The final cog that would make any team a well oiled machinery would be its death bowlers and this is where the team analysts and statisticians do most of their research. Case in point, someone like a T Natarajan gets as much as 30 times his base price of 10 lakhs because of his hard earned reputation of being a death bowler (and a good one) at the TNPL. If he will be able to reciprocate it at the IPL remains to be seen but it is enough for him to get some love from the franchises. Another success story of the past is Ashish Nehra, who in the sunset of his career had two solid years with the Chennai Super Kings where he had an economy of 7.24 and where he regularly flirted with the purple cap.
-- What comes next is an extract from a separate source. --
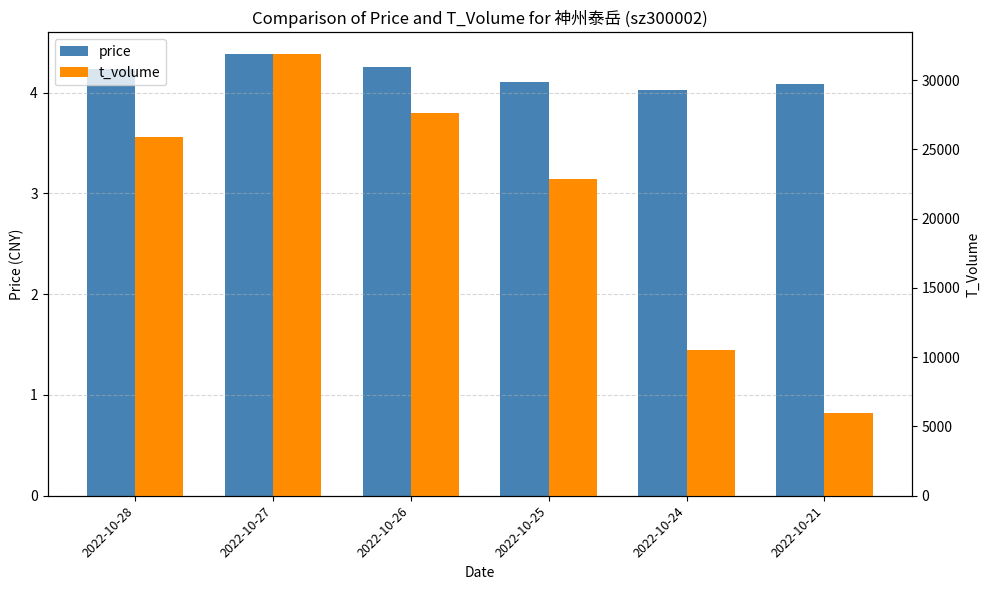

Reading right to left, extract all data points from this chart.

price: 2022-10-21=4.1	2022-10-24=4.0	2022-10-25=4.1	2022-10-26=4.3	2022-10-27=4.4	2022-10-28=4.2
t_volume: 2022-10-21=5954.0	2022-10-24=10556.0	2022-10-25=22858.0	2022-10-26=27650.0	2022-10-27=31862.0	2022-10-28=25907.0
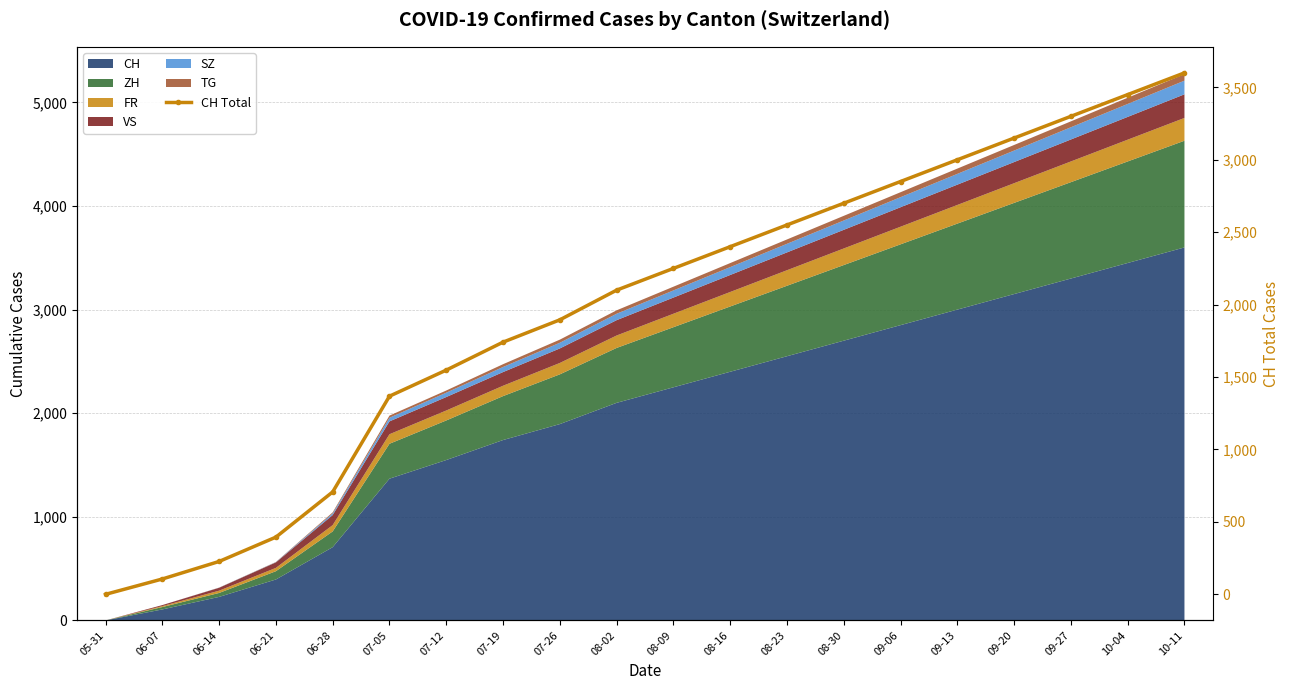

The chart shows a value of 3176 at 08-16. True or false?

False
“If you do proper research and analysis, you end up filling 70-75% of the team. If you are looking for someone who will tick nine of the ten boxes but aren’t able to get him, you must be prepared to pick someone who ticks seven. His industrial average [a combination of different parameters, like his average, strike rate, ability to handle pressure and boundary frequency] may only be 70, but you can get more out of him, extract 75 out of him. The 5% is a big achievement for the team”, says M Lakshminarayanan, Gujarat Lions’ performance analyst.
Ahead of the complete overhaul auction next year it is becoming increasingly clear that IPL is about these players with the X-factor and your value to a team could lie in the diversity that you bring to the table or your sheer excellence at what you do. Nothing else would suffice.